The crux of "LSD" was a race-against-time to find Olivia's (Anna Torv) cowed psyche, before the inhabiting soul of William Bell took up permanent residence in her mind. This mission entailed Walter (John Noble), "Bellivia" and Peter (Joshua Jackson) dosing themselves with LSD and entering Olivia's mind to find Olivia's consciousness, with plenty of winks and nods to the movies Inception (a dream-logic New York where citizens are dangerous figments of a subconscious) and The Matrix (Peter wore a long black coat and chose to wear Neo-like shades.) The biggest indulgence came when they finally discovered Bell's own psyche, holed up in the World Trade Center, which had taken the form of a cartoon. Indeed, the bulk of the episode thus transformed into full-blown animation, allowing the show to deliver a few stunts it would otherwise be too expensive to produce in live-action (like an escape from, uh, zombies using an airship), and to get Leonard Nimoy involved in the show by voicing Bell's caricature.

As a playful exercise in giving audiences something unexpected and fun, "LSD" was a success. I certainly didn't expect the show to produce a credible animated special under the constraints of network television (how long has this episode been in production?), but when you take away the nifty presentation this episode wasn't anything very special. In fact, it was a disappointing conclusion of William Bell's storyline that didn't even give him a final scene to match his live-action "death" in season 3's finale.

And in considering Bell's return to the world of Fringe, you have to wonder what the ultimate point of it all was. Walter has been tormented by a fear he's singularly incapable of solving the issue with Walternate's "Doomsday Machine" all year, but when his prayers were answered with the spiritual return of "Belly", the old friends barely even discussed this threat to reality. Instead, the arc was dominated with a need to immediately get rid of Bell to save Olivia! The whole storyline felt like a triviality at the end of the day, and "LSD" didn't contain anything to make it feel retrospectively worthwhile. It was intermittently very funny -- especially with Broyles (Lance Reddick) tripping out on LSD in the lab, slack-jawed and whistling at an imaginary Disney-esque birdie -- and contained some entertaining visuals and creative risks. But remove the gimmickry and you're left with a hollow story, and a weak second-death for William Bell.

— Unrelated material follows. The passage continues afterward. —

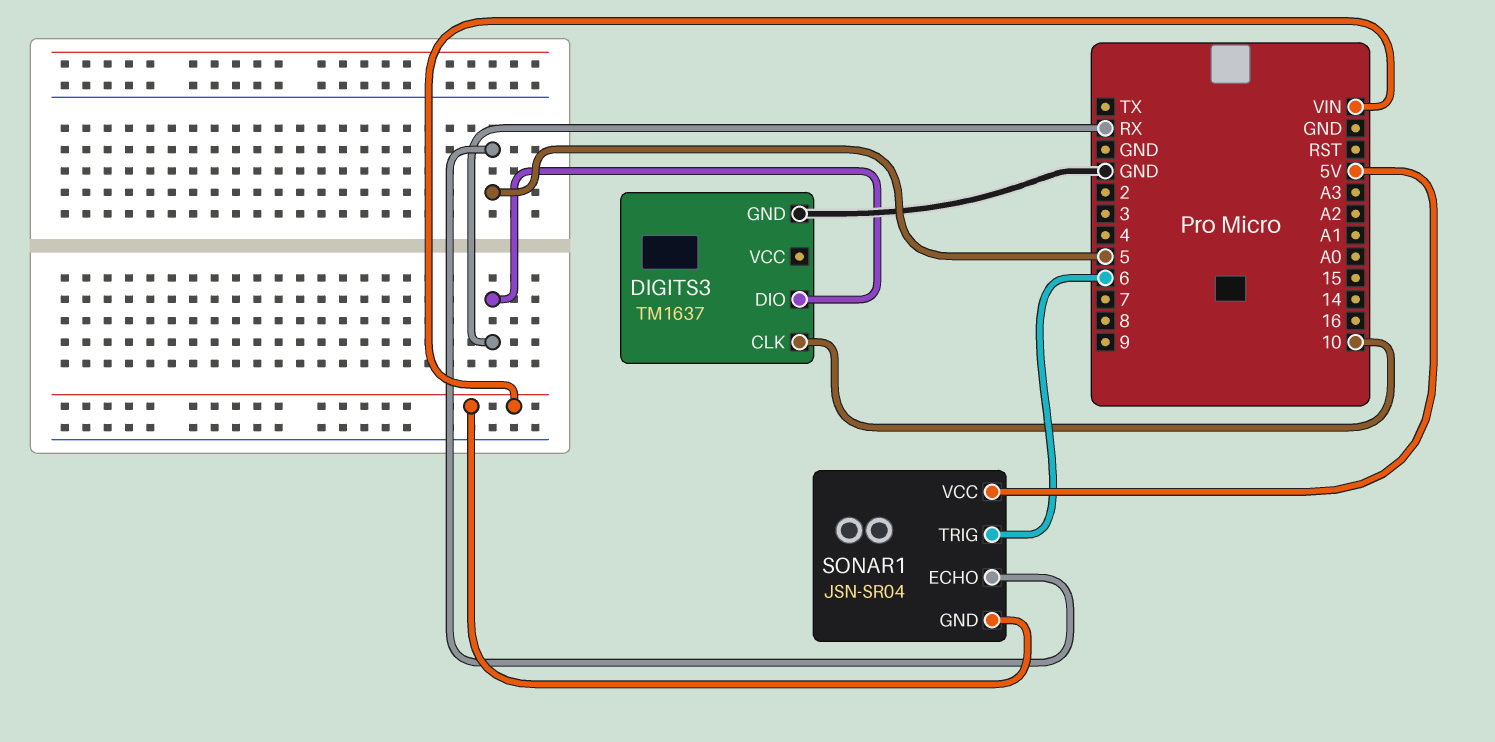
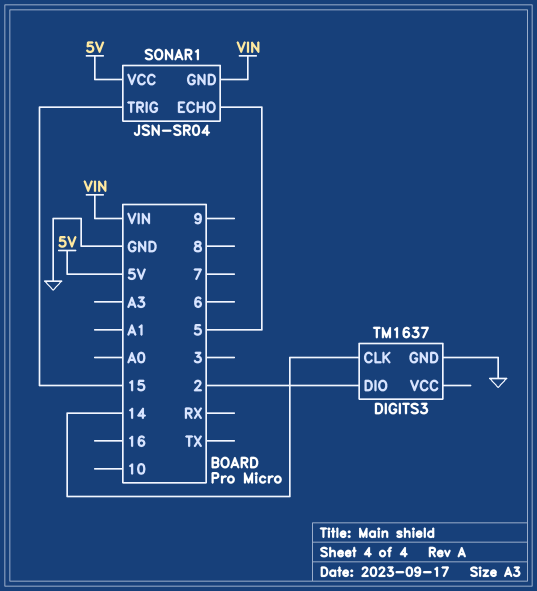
DIGITS3 pin CLK: 10 -> 14
DIGITS3 pin DIO: RX -> 2
SONAR1 pin TRIG: 6 -> 15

A memorable episode, but only visually, as there was very little to get stuck into emotionally and intellectually. Frankly, it was an anti-climactic resolution of Bell's story that confirmed the idea of his beyond-the-grave return was a wasted opportunity. Hopefully the remainder of season 3 will return to the issues with the alternate universe that were so rudely interrupted by Bell's pointless encore.

Asides

  • I liked the moment when Peter saw Nina's (Blair Brown) robotic arm, which came as a surprise to him. If memory serves me, Peter is unaware of Nina's prosthesis in the real world, so perhaps assumes this was just a quirk of Olivia's mindscape?
  • Who is the strange man in the airship who attacked them, later identified by Olivia only as someone she believes is going to kill her? Any theories?